● **Task requirements**:
The answer is all of the data repeated exactly, with each picture omitted.

● **The data**:
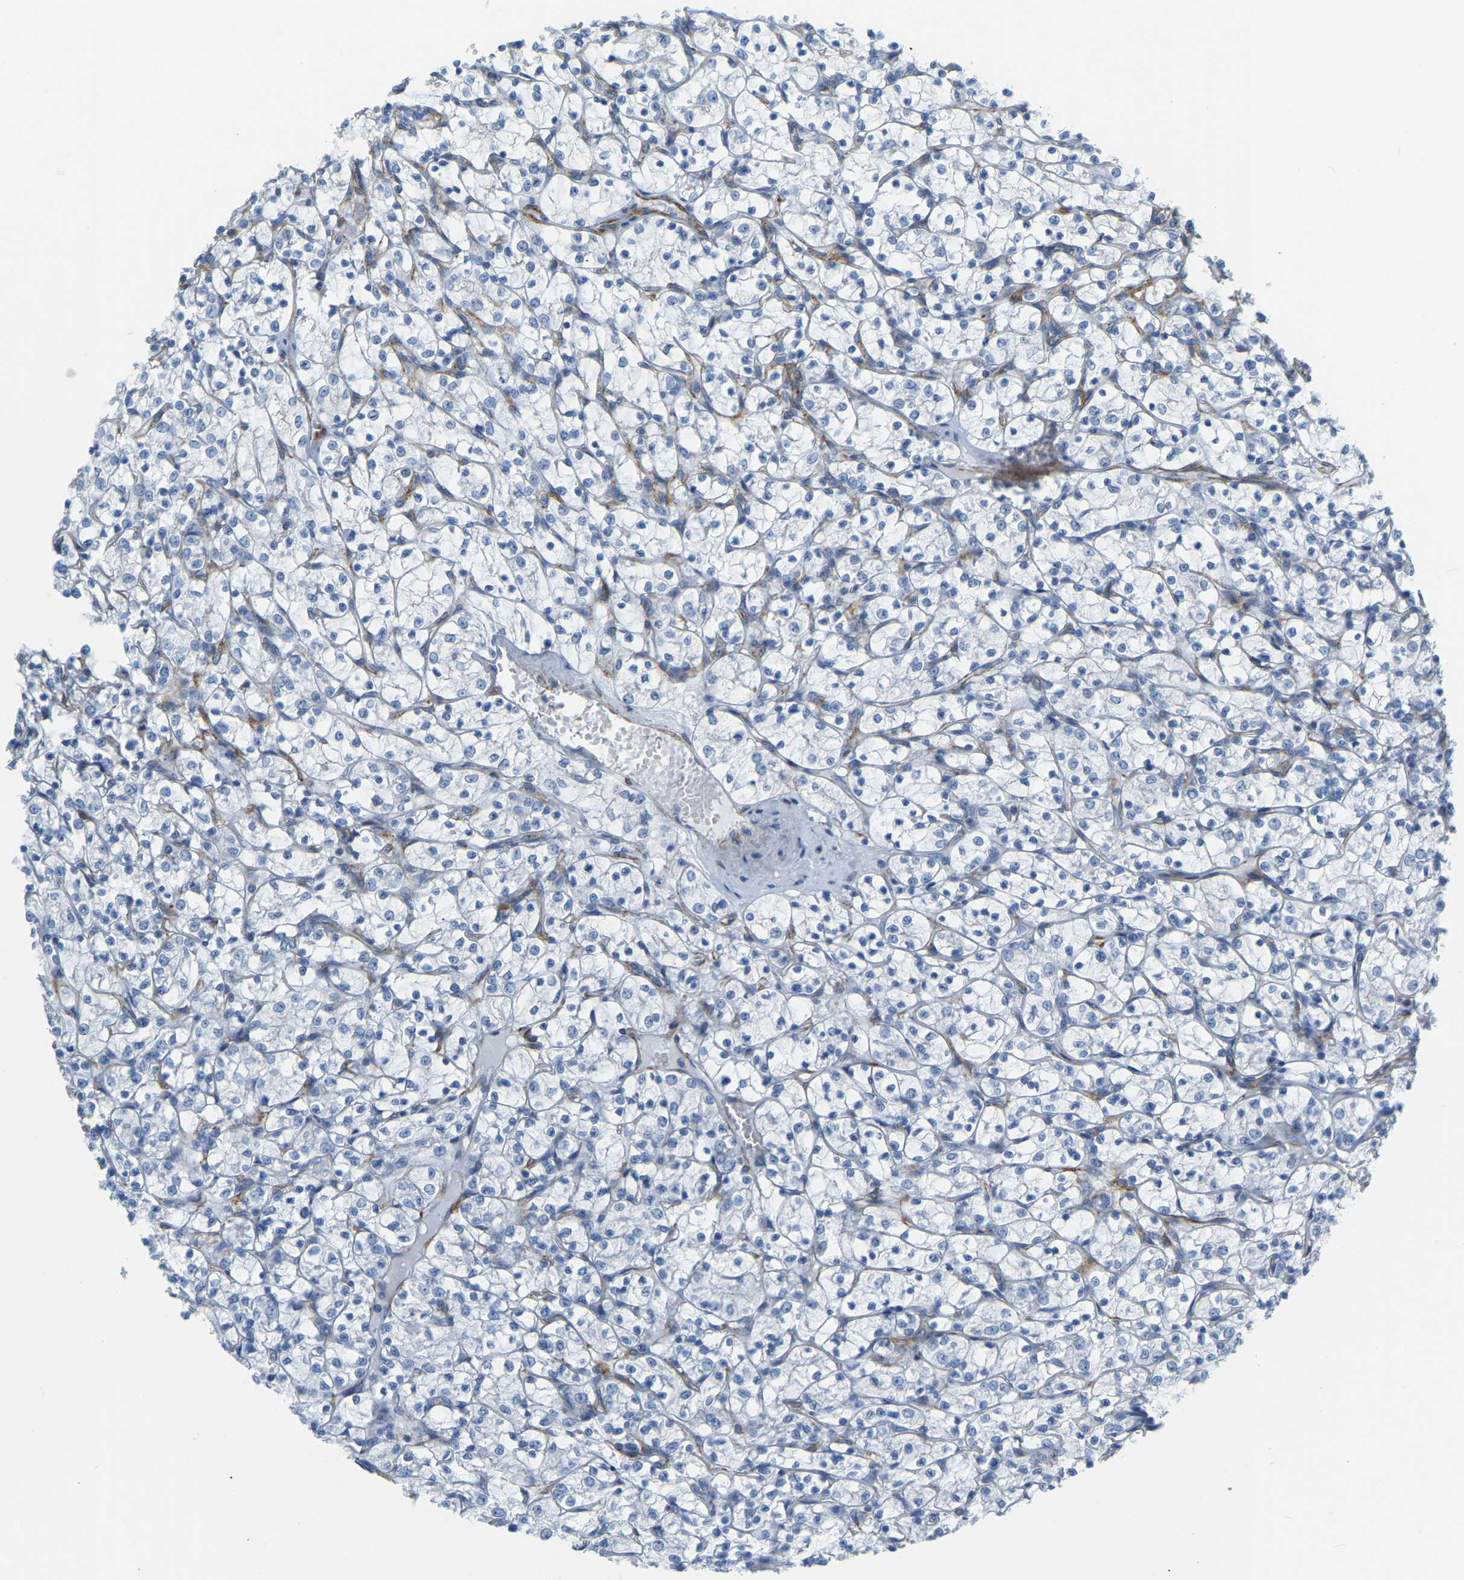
{"staining": {"intensity": "negative", "quantity": "none", "location": "none"}, "tissue": "renal cancer", "cell_type": "Tumor cells", "image_type": "cancer", "snomed": [{"axis": "morphology", "description": "Adenocarcinoma, NOS"}, {"axis": "topography", "description": "Kidney"}], "caption": "High magnification brightfield microscopy of renal cancer stained with DAB (brown) and counterstained with hematoxylin (blue): tumor cells show no significant staining.", "gene": "MYL3", "patient": {"sex": "female", "age": 69}}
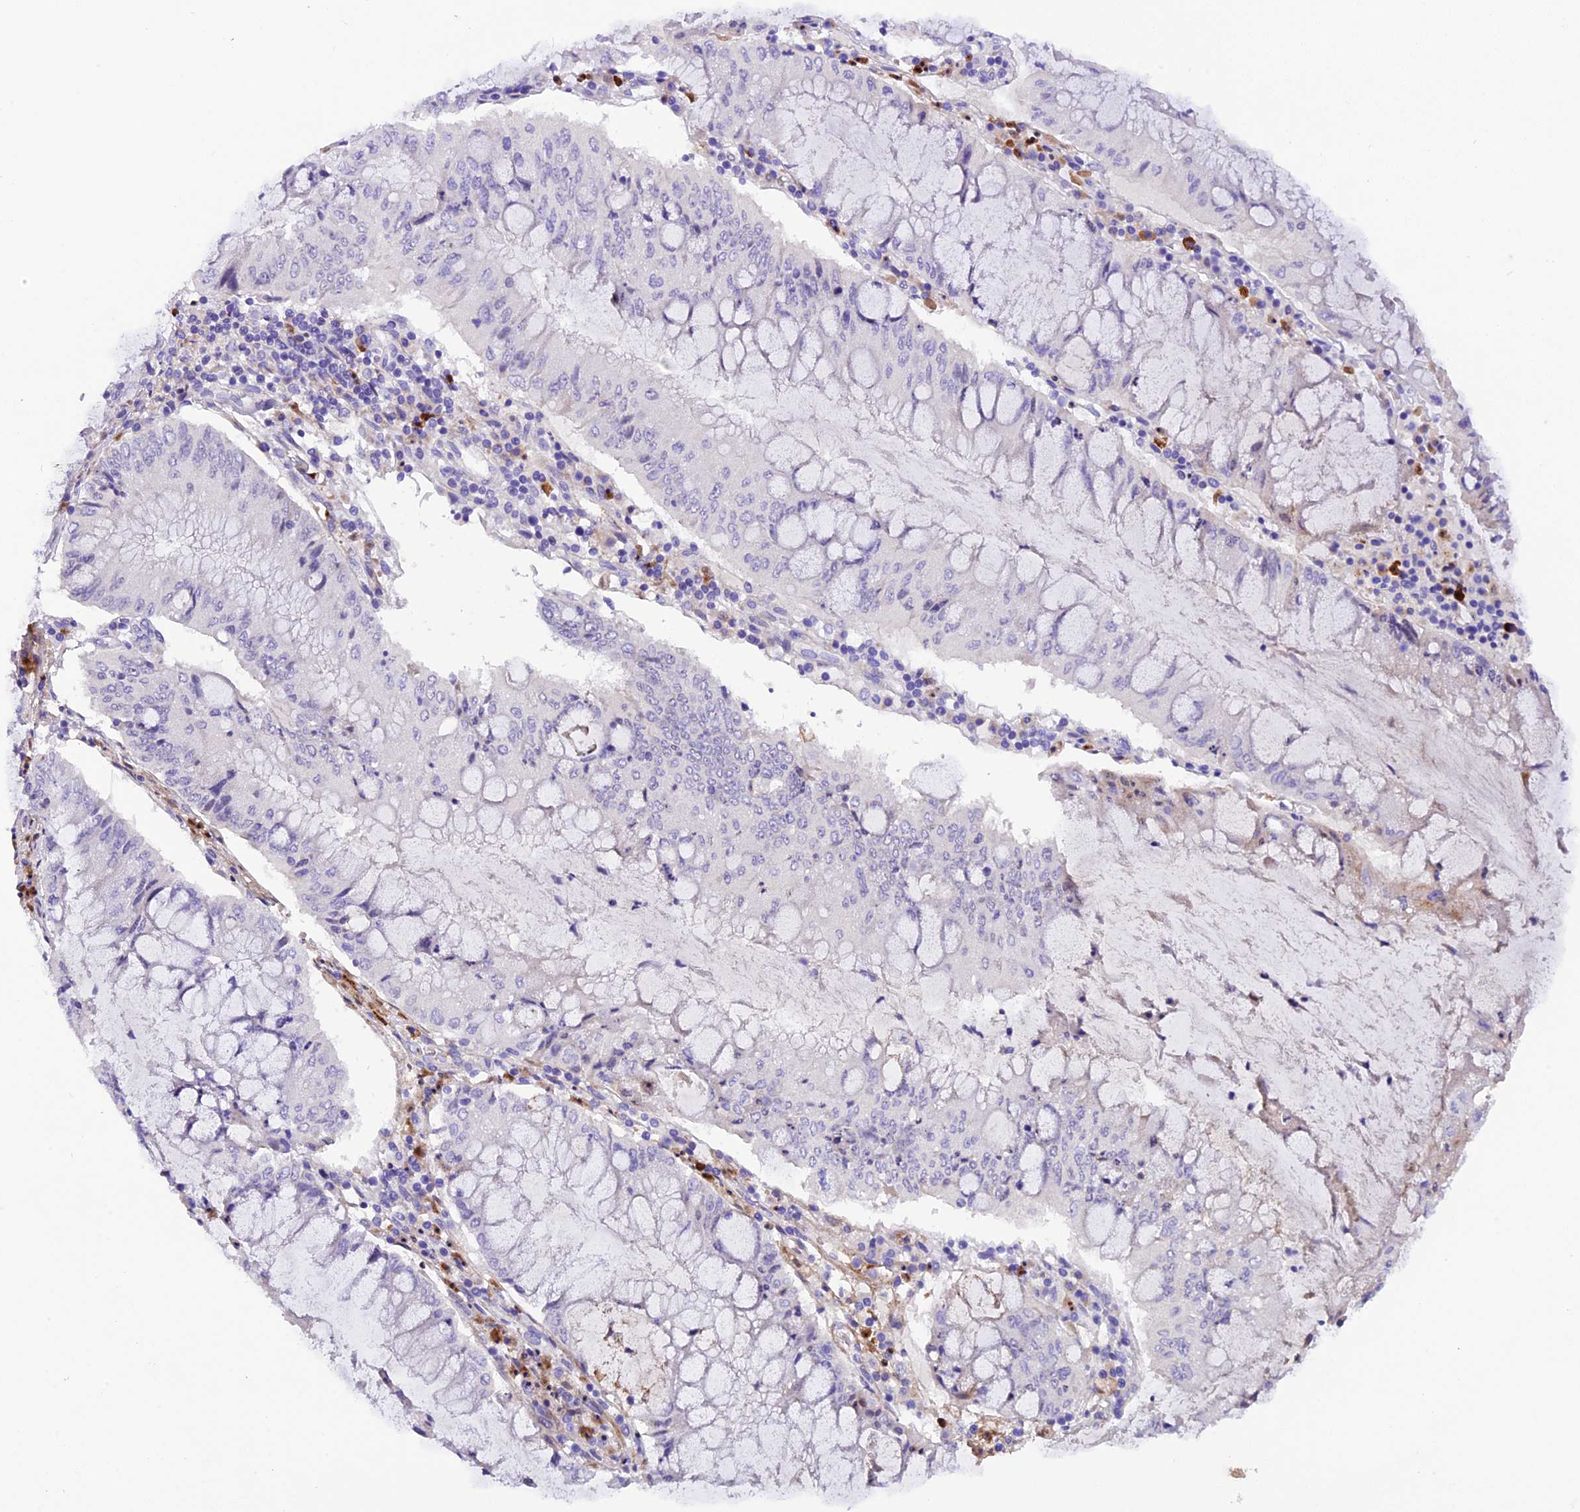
{"staining": {"intensity": "negative", "quantity": "none", "location": "none"}, "tissue": "pancreatic cancer", "cell_type": "Tumor cells", "image_type": "cancer", "snomed": [{"axis": "morphology", "description": "Adenocarcinoma, NOS"}, {"axis": "topography", "description": "Pancreas"}], "caption": "This is a image of immunohistochemistry staining of pancreatic adenocarcinoma, which shows no staining in tumor cells. Nuclei are stained in blue.", "gene": "MEX3B", "patient": {"sex": "female", "age": 50}}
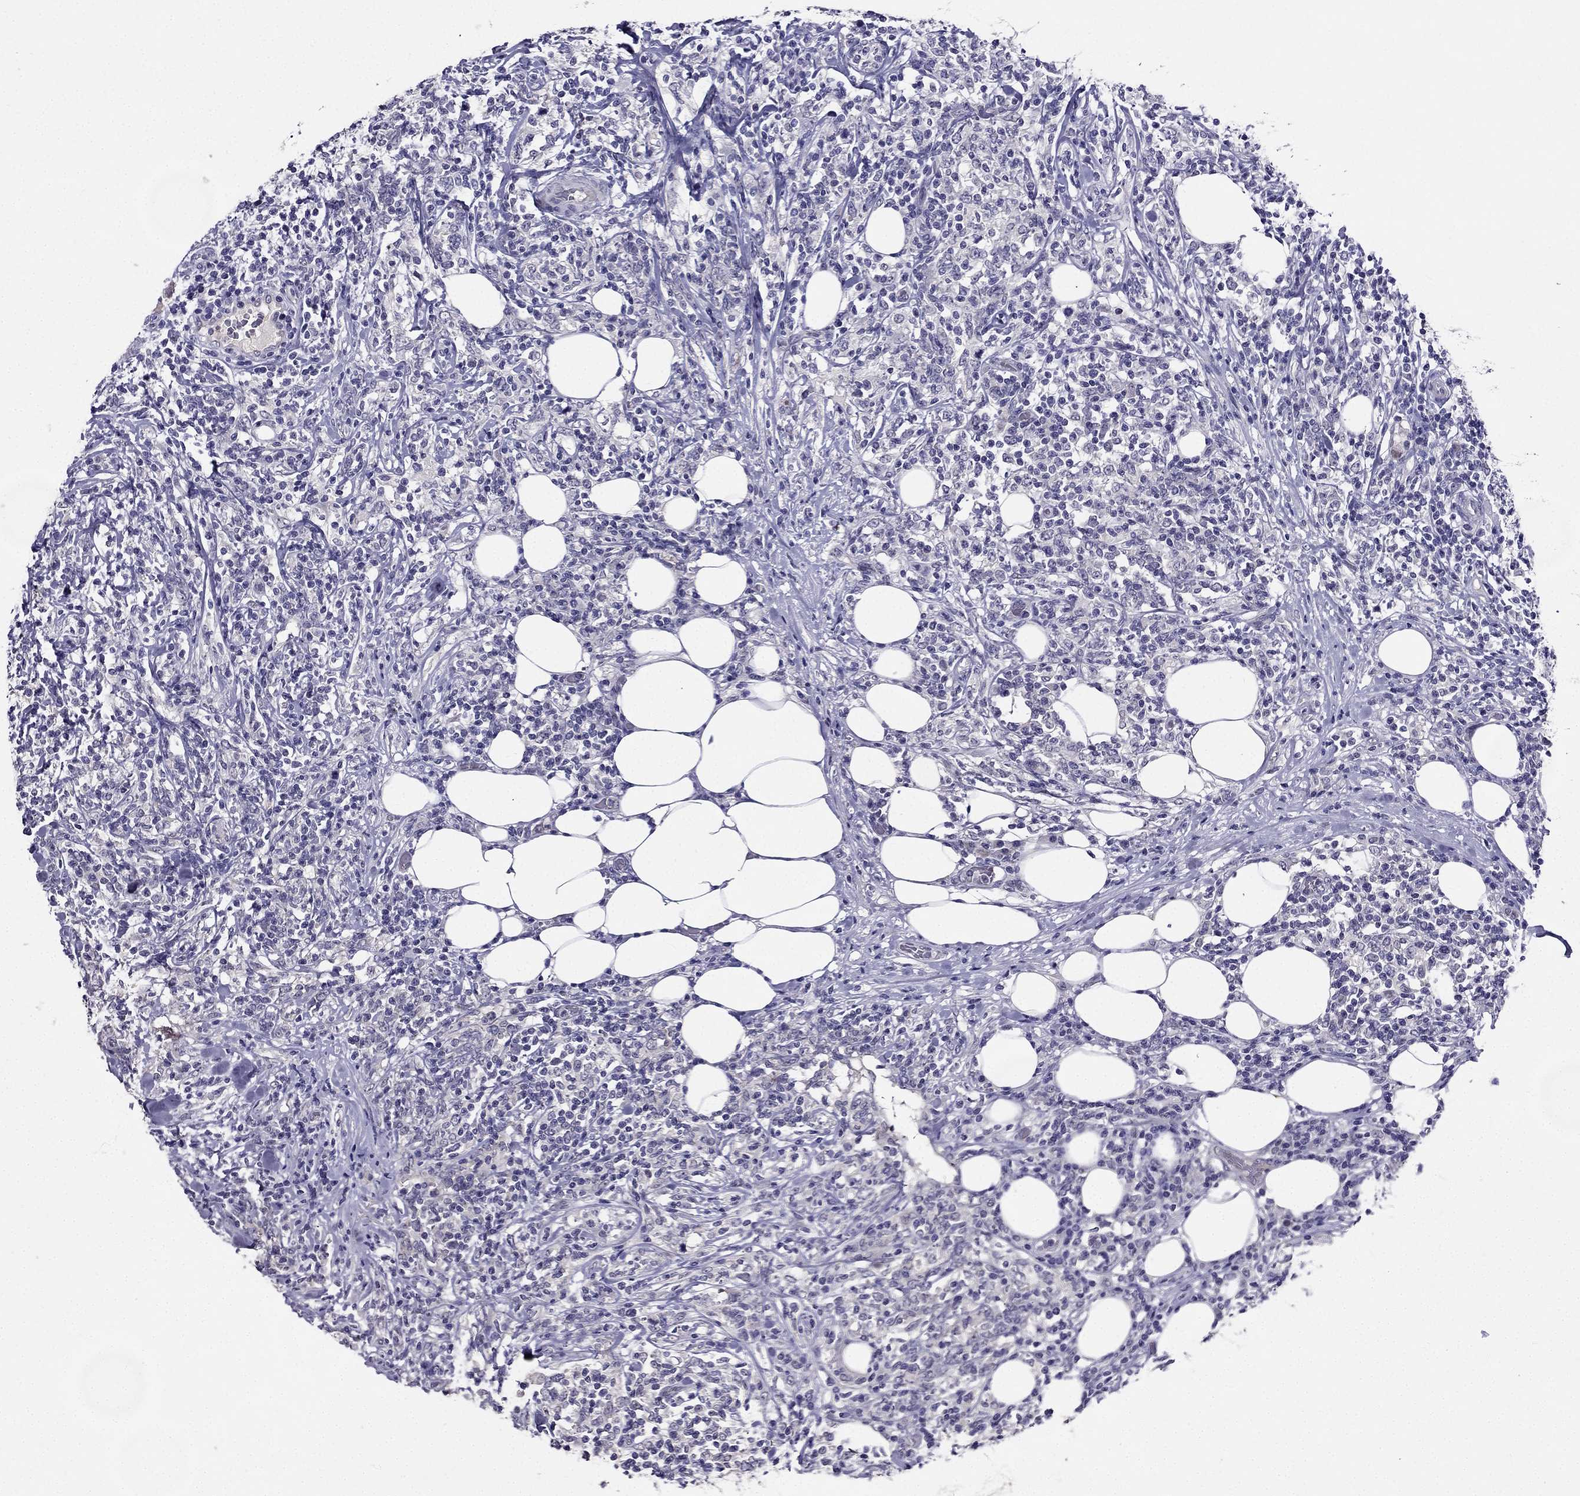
{"staining": {"intensity": "negative", "quantity": "none", "location": "none"}, "tissue": "lymphoma", "cell_type": "Tumor cells", "image_type": "cancer", "snomed": [{"axis": "morphology", "description": "Malignant lymphoma, non-Hodgkin's type, High grade"}, {"axis": "topography", "description": "Lymph node"}], "caption": "Immunohistochemistry of human lymphoma shows no staining in tumor cells. Brightfield microscopy of immunohistochemistry (IHC) stained with DAB (brown) and hematoxylin (blue), captured at high magnification.", "gene": "DUSP15", "patient": {"sex": "female", "age": 84}}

● **Response to this exercise**:
{"staining": {"intensity": "negative", "quantity": "none", "location": "none"}, "tissue": "renal cancer", "cell_type": "Tumor cells", "image_type": "cancer", "snomed": [{"axis": "morphology", "description": "Adenocarcinoma, NOS"}, {"axis": "topography", "description": "Kidney"}], "caption": "High magnification brightfield microscopy of renal cancer stained with DAB (brown) and counterstained with hematoxylin (blue): tumor cells show no significant staining.", "gene": "MYL3", "patient": {"sex": "female", "age": 69}}
{"staining": {"intensity": "negative", "quantity": "none", "location": "none"}, "tissue": "pancreatic cancer", "cell_type": "Tumor cells", "image_type": "cancer", "snomed": [{"axis": "morphology", "description": "Adenocarcinoma, NOS"}, {"axis": "topography", "description": "Pancreas"}], "caption": "This is a image of immunohistochemistry staining of pancreatic adenocarcinoma, which shows no staining in tumor cells. Nuclei are stained in blue.", "gene": "MEX3B", "patient": {"sex": "female", "age": 50}}
{"staining": {"intensity": "negative", "quantity": "none", "location": "none"}, "tissue": "lymphoma", "cell_type": "Tumor cells", "image_type": "cancer", "snomed": [{"axis": "morphology", "description": "Malignant lymphoma, non-Hodgkin's type, High grade"}, {"axis": "topography", "description": "Lymph node"}], "caption": "Immunohistochemistry of human lymphoma shows no staining in tumor cells. Brightfield microscopy of immunohistochemistry (IHC) stained with DAB (brown) and hematoxylin (blue), captured at high magnification.", "gene": "DUSP15", "patient": {"sex": "female", "age": 84}}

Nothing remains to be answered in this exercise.